使用 emplace() 和 try_emplace() 来构造元素，避免不必要的拷贝和移动操作。
10.4 避免不必要的拷贝

// 使用 emplace 直接构造元素
umap.emplace("grape", 4);

// 使用 try_emplace 仅在键不存在时插入
umap.try_emplace("kiwi", 2);

10.5 预分配桶空间

通过 reserve() 或 rehash() 预先分配足够的桶空间，以减少后续的重新哈希操作，提高性能。
```
umap.reserve(1000);  // 预留空间
```
10.6 使用合适的键类型
选择合适的键类型，尽量使用简单且支持高效哈希和比较的类型。例如，使用 std::string、int 等基本类型作为键通常表现良好。
频繁的删除操作可能导致哈希表频繁重新调整，影响性能。

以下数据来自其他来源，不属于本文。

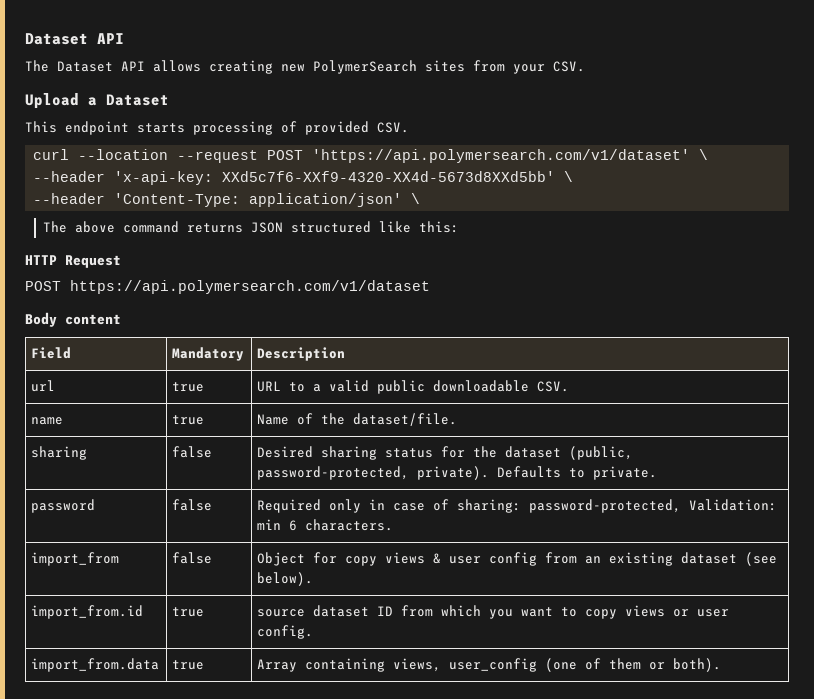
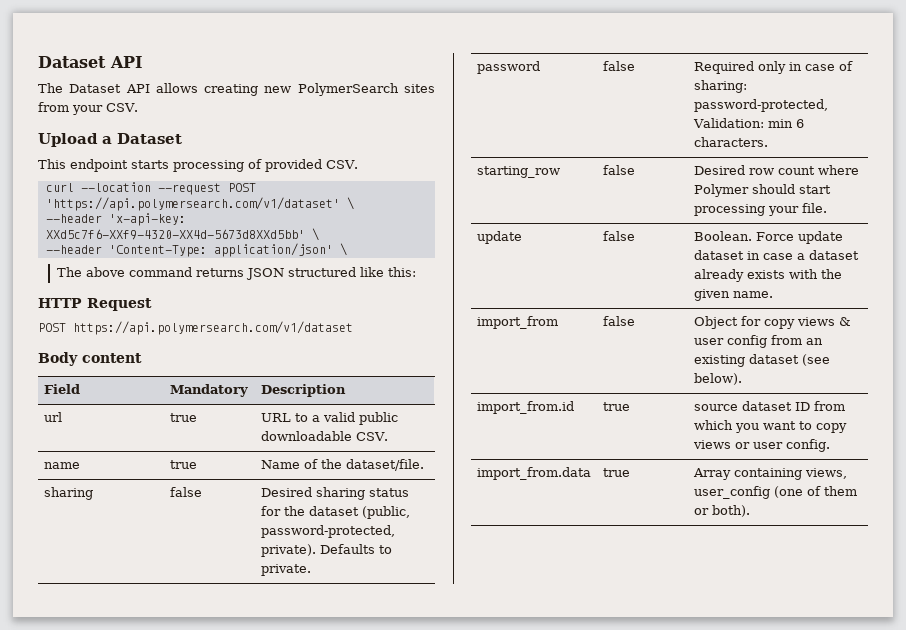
(394, 525) none -> [476,166,560,178] [602,165,635,175] [693,165,859,175] [693,184,831,197] [693,203,827,216] [476,231,522,244] [602,231,635,241] [693,231,843,244] [693,250,859,260] [693,269,842,282] [693,289,773,301] // starting_row | false | Desired row count where Polymer should start processing your file. // update | false | Boolean. Force update dataset in case a dataset already exists with the given name.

考虑使用懒删除或其他优化策略。
10.7 避免频繁的 erase 操作

以下是一个更为综合的示例，展示了 std::unordered_map 的多种功能：

#include <iostream>
#include <unordered_map>
#include <string>
#include <vector>
#include <algorithm>

// 自定义类型
struct Person {
    std::string name;
    int age;

    bool operator==(const Person& other) const {
        return name == other.name && age == other.age;
    }
};

// 自定义哈希函数
struct PersonHash {
    std::size_t operator()(const Person& p) const {
        return std::hash<std::string>()(p.name) ^ (std::hash<int>()(p.age) << 1);
    }
};

int main() {
    // 使用 std::unordered_map 存储 Person 到职位的映射
    std::unordered_map<Person, std::string, PersonHash> personJobMap;

    // 插入元素
    personJobMap.emplace(Person{"Alice", 30}, "Engineer");
    personJobMap.emplace(Person{"Bob", 25}, "Doctor");
    personJobMap.emplace(Person{"Charlie", 35}, "Teacher");

    // 访问元素
    Person searchPerson = {"Bob", 25};
    auto it = personJobMap.find(searchPerson);
    if (it != personJobMap.end()) {
        std::cout << it->first.name << " is a " << it->second << "." << std::endl;
    } else {
        std::cout << searchPerson.name << " not found." << std::endl;
    }

    // 遍历所有元素
    std::cout << "\nAll entries:" << std::endl;
    for (const auto& pair : personJobMap) {
        std::cout << pair.first.name << " (" << pair.first.age << "): " << pair.second << std::endl;
    }

    // 更新元素
    personJobMap[Person{"Alice", 30}] = "Senior Engineer";

    // 删除元素
    personJobMap.erase(Person{"Charlie", 35});

    // 输出更新后的内容
    std::cout << "\nAfter updates:" << std::endl;
    for (const auto& pair : personJobMap) {
        std::cout << pair.first.name << " (" << pair.first.age << "): " << pair.second << std::endl;
    }

    return 0;
}

在上述示例中，我们展示了如何使用自定义类型作为键，如何插入、访问、更新和删除元素，以及如何遍历 std::unordered_map。

通过掌握 std::unordered_map 的各种用法和优化技巧，你可以在实际开发中高效地管理和操作键值对数据。